Btrfs: fix fiemap bugs with delalloc
authorChris Mason <chris.mason@oracle.com>
Wed, 23 Feb 2011 21:23:20 +0000 (16:23 -0500)
committerChris Mason <chris.mason@oracle.com>
Wed, 23 Feb 2011 21:23:20 +0000 (16:23 -0500)
The Btrfs fiemap code wasn't properly returning delalloc extents,
so applications that trust fiemap to decide if there are holes in the
file see holes instead of delalloc.

This reworks the btrfs fiemap code, adding a get_extent helper that
searches for delalloc ranges and also adding a helper for extent_fiemap
that skips past holes in the file.

Signed-off-by: Chris Mason <chris.mason@oracle.com>
fs/btrfs/extent_io.c
fs/btrfs/extent_io.h
fs/btrfs/inode.c

index e7aeba2427018041afb137c26bfaba213de98d98..ff45b80d90f05a5fbbdfe874de8f6cdc2d037afb 100644 (file)
@@ -1433,12 +1433,13 @@ int extent_clear_unlock_delalloc(struct inode *inode,
  */
 u64 count_range_bits(struct extent_io_tree *tree,
                     u64 *start, u64 search_end, u64 max_bytes,
-                    unsigned long bits)
+                    unsigned long bits, int contig)
 {
        struct rb_node *node;
        struct extent_state *state;
        u64 cur_start = *start;
        u64 total_bytes = 0;
+       u64 last = 0;
        int found = 0;
 
        if (search_end <= cur_start) {
@@ -1463,7 +1464,9 @@ u64 count_range_bits(struct extent_io_tree *tree,
                state = rb_entry(node, struct extent_state, rb_node);
                if (state->start > search_end)
                        break;
-               if (state->end >= cur_start && (state->state & bits)) {
+               if (contig && found && state->start > last + 1)
+                       break;
+               if (state->end >= cur_start && (state->state & bits) == bits) {
                        total_bytes += min(search_end, state->end) + 1 -
                                       max(cur_start, state->start);
                        if (total_bytes >= max_bytes)
@@ -1472,6 +1475,9 @@ u64 count_range_bits(struct extent_io_tree *tree,
                                *start = state->start;
                                found = 1;
                        }
+                       last = state->end;
+               } else if (contig && found) {
+                       break;
                }
                node = rb_next(node);
                if (!node)
@@ -2912,6 +2918,46 @@ out:
        return sector;
 }
 
+/*
+ * helper function for fiemap, which doesn't want to see any holes.
+ * This maps until we find something past 'last'
+ */
+static struct extent_map *get_extent_skip_holes(struct inode *inode,
+                                               u64 offset,
+                                               u64 last,
+                                               get_extent_t *get_extent)
+{
+       u64 sectorsize = BTRFS_I(inode)->root->sectorsize;
+       struct extent_map *em;
+       u64 len;
+
+       if (offset >= last)

→ RECORDED DATA:
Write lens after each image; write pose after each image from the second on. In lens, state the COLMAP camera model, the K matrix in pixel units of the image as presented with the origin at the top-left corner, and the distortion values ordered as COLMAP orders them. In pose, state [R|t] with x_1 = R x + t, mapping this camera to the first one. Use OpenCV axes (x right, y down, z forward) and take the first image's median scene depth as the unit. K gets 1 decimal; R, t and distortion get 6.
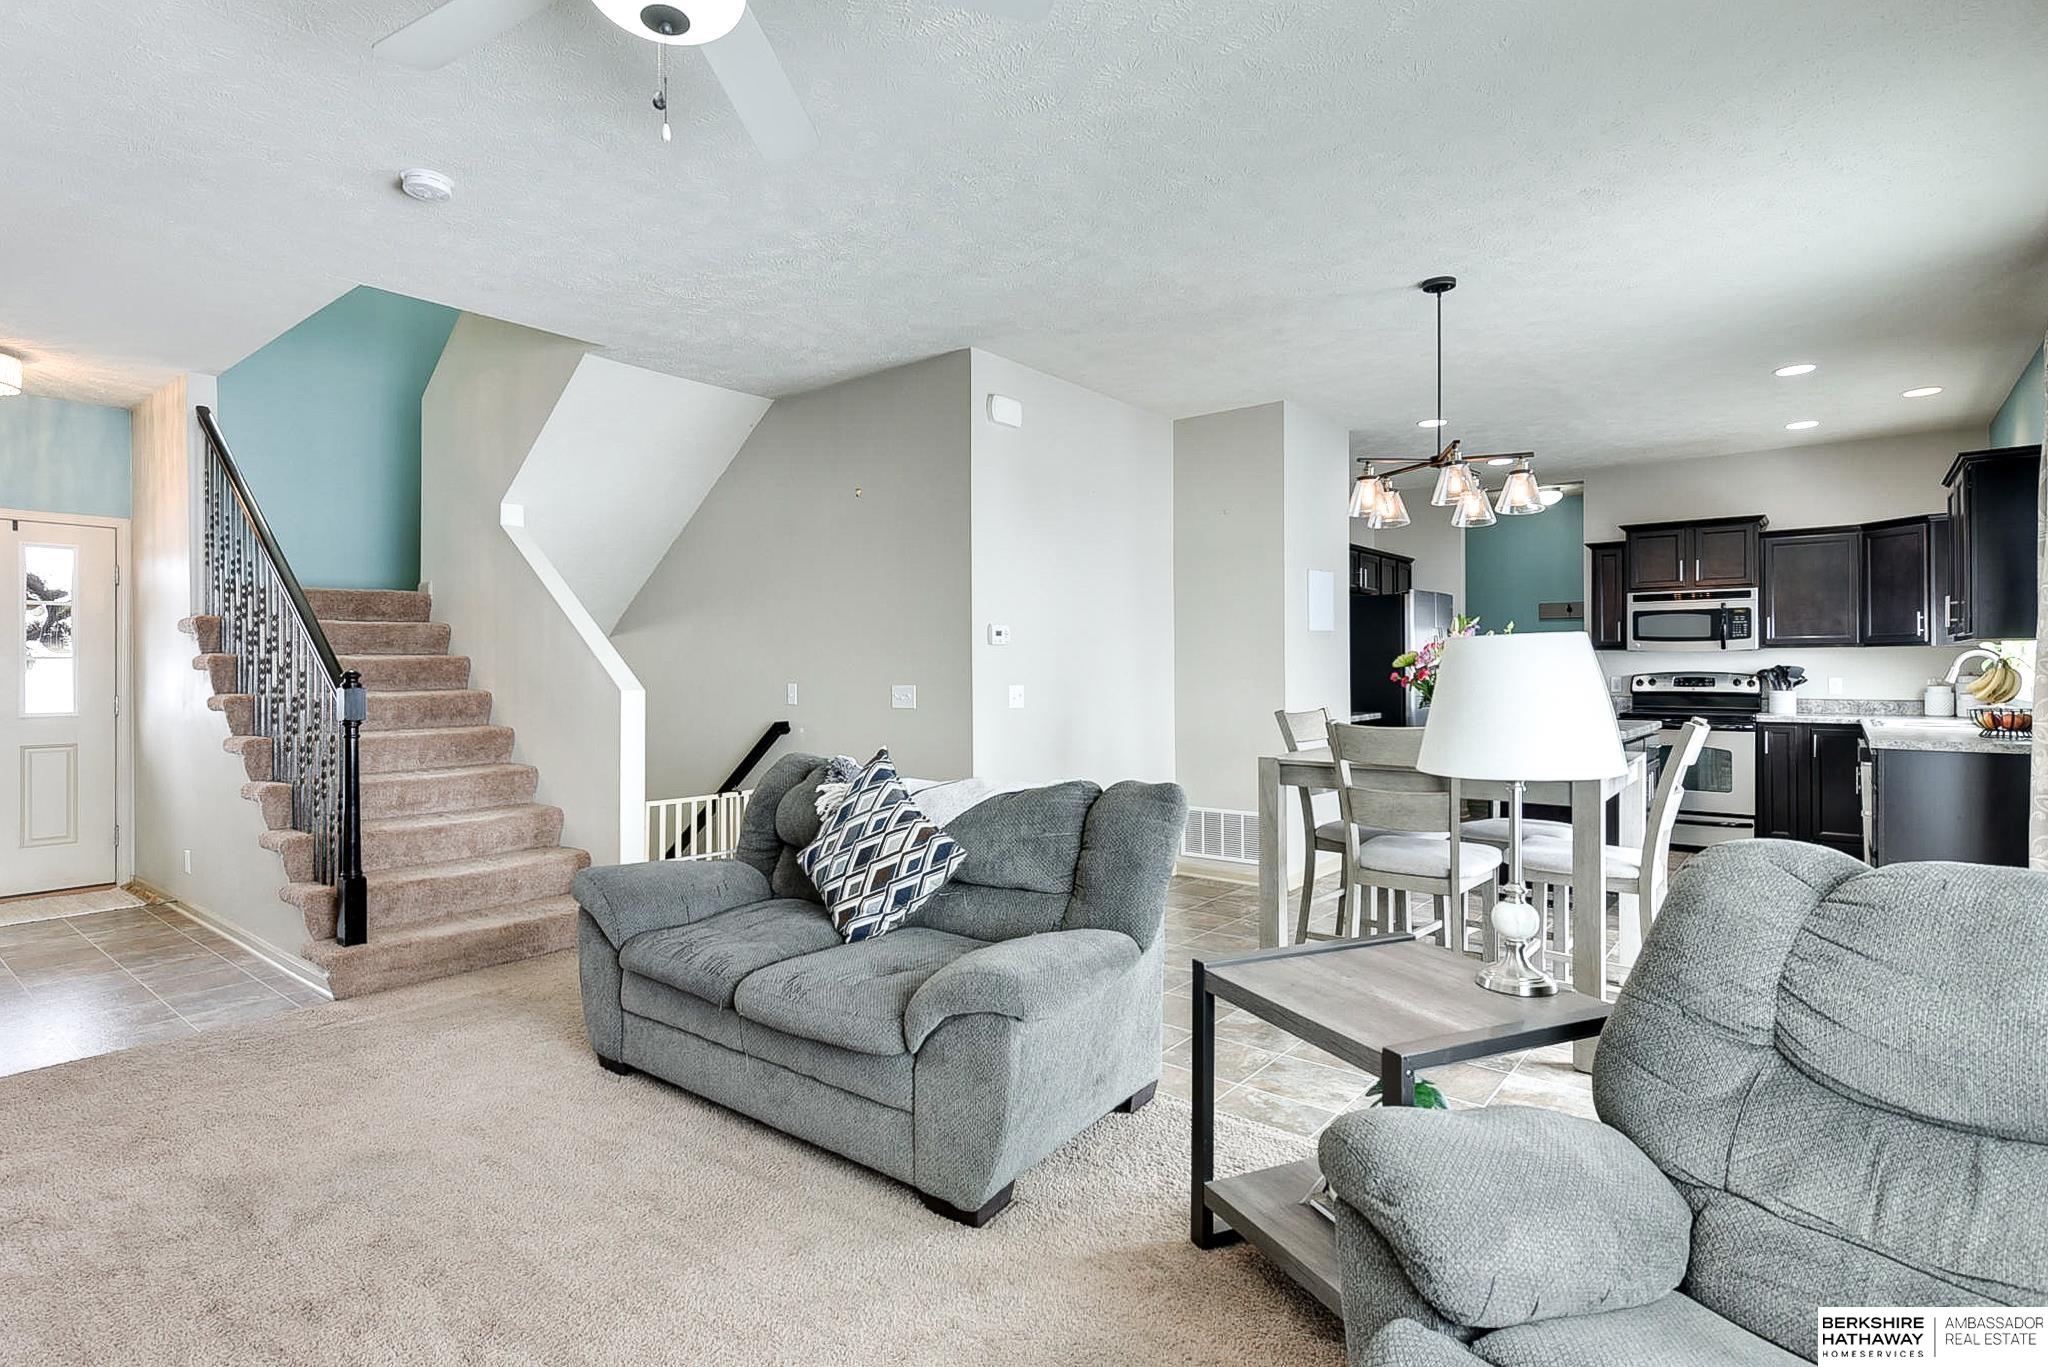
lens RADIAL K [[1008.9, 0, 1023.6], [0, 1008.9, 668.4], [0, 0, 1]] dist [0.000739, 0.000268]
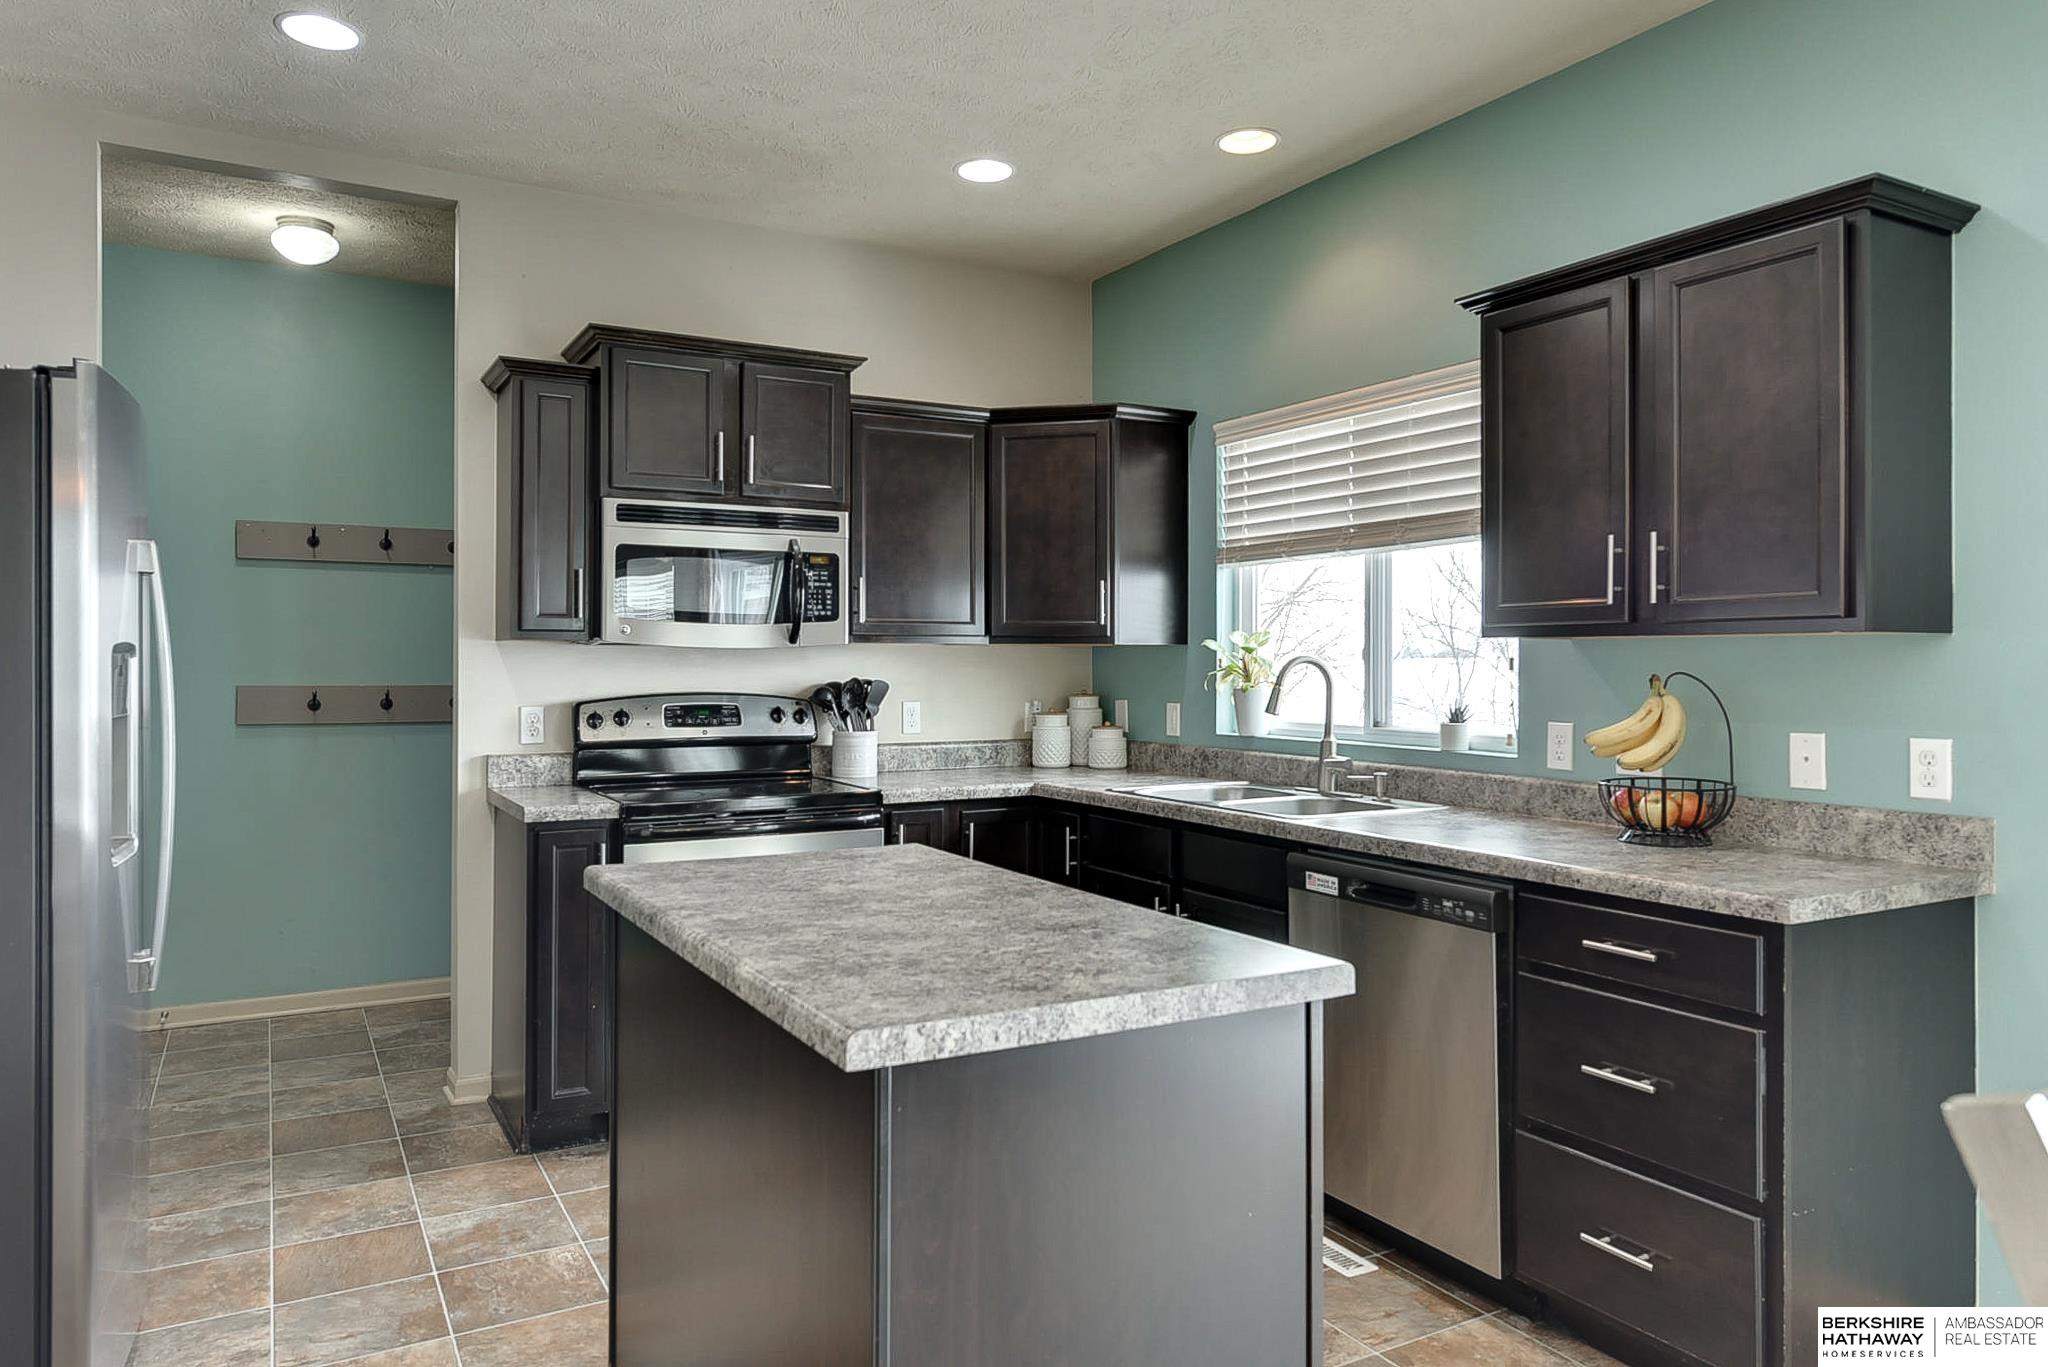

→ APPLY WHAT YOU READ:
(a) In the Btrfs fiemap commit, why was the fiemap code reworked? Answer in one to three sentences.
(b) In the Btrfs fiemap commit, what new parameter is added to count_range_bits?
(c) Can you write out the stretch of the Btrfs fiemap commit from "The Btrfs fiemap code wasn't" through "file see holes instead of delalloc."?

→ SOLUTIONS PER TASK:
(a) The Btrfs fiemap code did not properly return delalloc extents. Applications that rely on fiemap to decide whether a file has holes therefore saw holes where there was delalloc.

(b) An int parameter named contig.

(c)
The Btrfs fiemap code wasn't properly returning delalloc extents,
so applications that trust fiemap to decide if there are holes in the
file see holes instead of delalloc.